§ **正文**
PG查询子事务ID时,会计算该 ID 在哪个内存页中,然后进行线性搜索以在内存页中查找。如果页面不在缓存中,它会逐出一页并将所需的页面加载到内存中。
SLRU 默认32个page,每个page 默认8k,每个事务ID占4个字节,理论上SLRU最多能缓存65K 事务id。 但大多数时候每页不会存满,极端条件下分配给子事务的单个 XID 可能单独占用整个 SLRU 页面。
在TPS较高且大量使用子事务的系统中,SLRU很快会被写满,导致大量磁盘IO。
这就是SubtransControlLock大量出现的原因。
#define NUM_SUBTRANS_BUFFERS 32
#define TransactionIdToPage(xid) ((xid) / (TransactionId) SUBTRANS_XACTS_PER_PAGE)
void
ExtendSUBTRANS(TransactionId newestXact)
{
int pageno;
/*
* No work except at first XID of a page. But beware: just after
* wraparound, the first XID of page zero is FirstNormalTransactionId.
*/
if (TransactionIdToEntry(newestXact) != 0 &&
!TransactionIdEquals(newestXact, FirstNormalTransactionId))
return;
pageno = TransactionIdToPage(newestXact);
LWLockAcquire(SubtransControlLock, LW_EXCLUSIVE);
/* Zero the page */
ZeroSUBTRANSPage(pageno);
LWLockRelease(SubtransControlLock);
}
增加PGPROC_MAX_CACHED_SUBXIDS的值理论上可以减少suboverflowed的出现,但会增加内存开销。

§ **待办事项**
**1)** 把正文中从“在TPS较高且大量使用子事务的系统中,SLRU很快会被写满,导致大量磁盘IO。”到“((xid) / (TransactionId) SUBTRANS_XACTS_PER_PAGE)”（首尾均包括在内）的部分重写一遍，并将其中的“磁盘IO”替换为“磁盘读写”。
**2)** 根据正文，每个事务ID占多少字节？

§ **条目**
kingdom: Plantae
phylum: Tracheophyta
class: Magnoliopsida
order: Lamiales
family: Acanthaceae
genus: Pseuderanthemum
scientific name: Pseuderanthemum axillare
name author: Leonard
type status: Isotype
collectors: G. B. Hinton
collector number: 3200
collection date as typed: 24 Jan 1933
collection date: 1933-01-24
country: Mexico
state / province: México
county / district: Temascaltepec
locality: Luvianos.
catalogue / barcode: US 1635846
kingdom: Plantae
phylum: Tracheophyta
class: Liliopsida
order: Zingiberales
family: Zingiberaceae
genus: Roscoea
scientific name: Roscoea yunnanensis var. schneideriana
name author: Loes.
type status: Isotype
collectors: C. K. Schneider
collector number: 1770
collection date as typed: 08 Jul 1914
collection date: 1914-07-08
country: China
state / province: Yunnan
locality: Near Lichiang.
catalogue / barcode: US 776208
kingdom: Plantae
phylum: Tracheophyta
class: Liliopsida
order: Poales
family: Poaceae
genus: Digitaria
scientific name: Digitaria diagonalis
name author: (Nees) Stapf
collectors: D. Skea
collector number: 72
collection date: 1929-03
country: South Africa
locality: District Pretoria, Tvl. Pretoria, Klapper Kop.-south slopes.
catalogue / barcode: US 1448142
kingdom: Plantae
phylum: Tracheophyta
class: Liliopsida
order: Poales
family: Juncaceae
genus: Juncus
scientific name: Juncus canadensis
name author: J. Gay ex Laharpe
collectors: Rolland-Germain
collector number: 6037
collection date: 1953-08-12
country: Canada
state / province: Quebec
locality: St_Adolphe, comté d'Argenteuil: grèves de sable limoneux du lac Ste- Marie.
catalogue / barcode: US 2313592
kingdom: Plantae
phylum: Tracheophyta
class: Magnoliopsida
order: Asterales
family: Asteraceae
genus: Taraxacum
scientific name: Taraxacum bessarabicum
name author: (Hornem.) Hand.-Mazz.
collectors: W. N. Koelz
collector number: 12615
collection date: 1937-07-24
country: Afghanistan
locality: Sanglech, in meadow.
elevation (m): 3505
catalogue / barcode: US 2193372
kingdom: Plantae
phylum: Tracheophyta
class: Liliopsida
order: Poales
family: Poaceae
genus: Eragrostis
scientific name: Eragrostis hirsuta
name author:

§ **答复**
**1)**
在TPS较高且大量使用子事务的系统中,SLRU很快会被写满,导致大量磁盘读写。
这就是SubtransControlLock大量出现的原因。
#define NUM_SUBTRANS_BUFFERS 32
#define TransactionIdToPage(xid) ((xid) / (TransactionId) SUBTRANS_XACTS_PER_PAGE)

**2)** 每个事务ID占4个字节。